Text under study Start Marker
Powder metal compact 200 also includes a plurality of dispersed
particles 214 that comprise particle core material 218. Dispersed
particle cores 214 and core material 218 correspond to and are
formed from the plurality of particle cores 14 and core material 18
of the plurality of powder particles 12 as the metallic coating
layers 16 are sintered together to form nanomatrix 216. The
chemical composition of core material 218 may also be different
than that of core material 18 due to diffusion effects associated
with sintering.
Text under study End Marker
▶ _Work task 1_
According to the passage on the powder metal compact, why may the chemical composition of core material 218 differ from that of core material 18?
▶ _Work task 2_
Carry on the passage on the powder metal compact from its last sentence, keeping its technical register.
Data below Start Marker
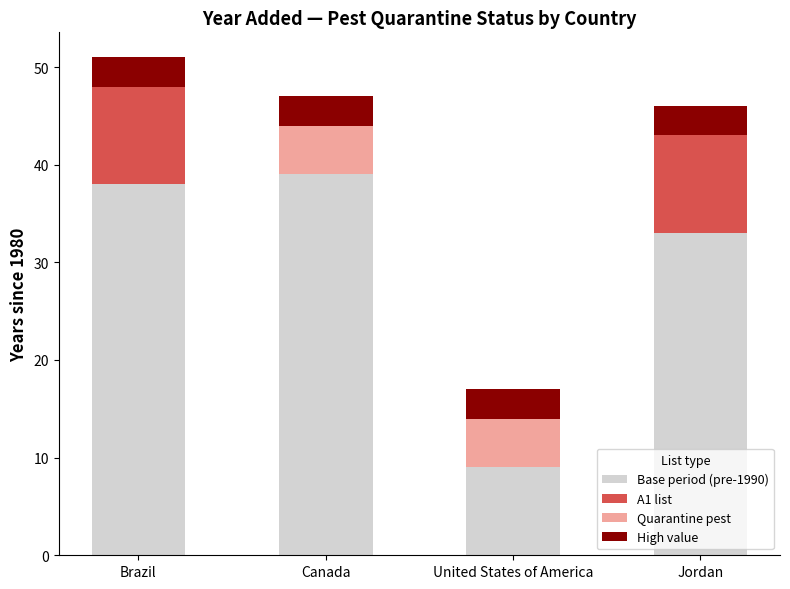

What is the sum of the Base period (pre-1990) values at Jordan and Canada?

72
Data below End Marker
▶ _Exercise result 1_
Diffusion effects associated with sintering may change it.

▶ _Exercise result 2_
[0018] As used herein, the use of the term cellular nanomatrix 216
does not connote the major constituent of the powder compact, but
rather refers to the minority constituent or constituents, whether
by weight or by volume. This is distinguished from most matrix
composite materials where the matrix comprises the majority
constituent by weight or volume. The use of the term
substantially-continuous, cellular nanomatrix is intended to
describe the extensive, regular, continuous and interconnected
nature of the distribution of nanomatrix material 220 within powder
compact 200. As used herein, "substantially-continuous" describes
the extension of the nanomatrix material throughout powder compact
200 such that it extends between and envelopes substantially all of
the dispersed particles 214. Substantially-continuous is used to
indicate that complete continuity and regular order of the
nanomatrix around each dispersed particle 214 is not required. For
example, defects in the coating layer 16 over particle core 14 on
some powder particles 12 may cause bridging of the particle cores
14 during sintering of the powder compact 200, thereby causing
localized discontinuities to result within the cellular nanomatrix
216, even though in the other portions of the powder compact the
nanomatrix is substantially continuous and exhibits the structure
described herein. In contrast, in the case of substantially
elongated dispersed particles 214, such as those formed by
extrusion, "substantially discontinuous" is used to indicate that
incomplete continuity and disruption (e.g., cracking or separation)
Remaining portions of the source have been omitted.